GOAL OF THE EXERCISE: Your answer should be the lines below from the one holding "The Federal Social Security Act;" through the one holding "Benefits your Spouse", copied exactly and with nothing else.
━━━━━ SUPPLIED RECORDS ━━━━━
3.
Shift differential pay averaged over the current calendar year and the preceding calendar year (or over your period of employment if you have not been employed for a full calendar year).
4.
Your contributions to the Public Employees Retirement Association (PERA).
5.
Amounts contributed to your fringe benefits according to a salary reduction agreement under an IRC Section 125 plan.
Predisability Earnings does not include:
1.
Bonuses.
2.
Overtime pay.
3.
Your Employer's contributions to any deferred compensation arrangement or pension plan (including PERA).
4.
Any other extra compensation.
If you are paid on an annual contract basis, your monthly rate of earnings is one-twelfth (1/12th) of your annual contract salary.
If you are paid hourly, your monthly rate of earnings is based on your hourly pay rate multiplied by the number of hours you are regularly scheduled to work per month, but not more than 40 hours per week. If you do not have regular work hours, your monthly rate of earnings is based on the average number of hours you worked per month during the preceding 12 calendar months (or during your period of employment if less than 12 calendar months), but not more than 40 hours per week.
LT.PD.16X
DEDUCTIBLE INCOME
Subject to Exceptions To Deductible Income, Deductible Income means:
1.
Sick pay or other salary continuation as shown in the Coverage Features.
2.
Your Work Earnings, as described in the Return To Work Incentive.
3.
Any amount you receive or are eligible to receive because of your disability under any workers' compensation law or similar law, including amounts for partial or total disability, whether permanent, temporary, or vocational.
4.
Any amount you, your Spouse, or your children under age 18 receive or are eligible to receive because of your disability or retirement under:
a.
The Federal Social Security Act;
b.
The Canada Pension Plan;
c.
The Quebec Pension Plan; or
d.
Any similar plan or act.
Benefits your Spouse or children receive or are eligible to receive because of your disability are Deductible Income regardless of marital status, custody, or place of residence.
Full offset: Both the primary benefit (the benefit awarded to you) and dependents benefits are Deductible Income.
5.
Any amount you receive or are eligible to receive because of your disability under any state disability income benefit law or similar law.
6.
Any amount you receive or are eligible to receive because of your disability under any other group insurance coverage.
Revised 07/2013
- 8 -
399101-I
━━━━━
RESPONSE:
The Federal Social Security Act;
b.
The Canada Pension Plan;
c.
The Quebec Pension Plan; or
d.
Any similar plan or act.
Benefits your Spouse or children receive or are eligible to receive because of your disability are Deductible Income regardless of marital status, custody, or place of residence.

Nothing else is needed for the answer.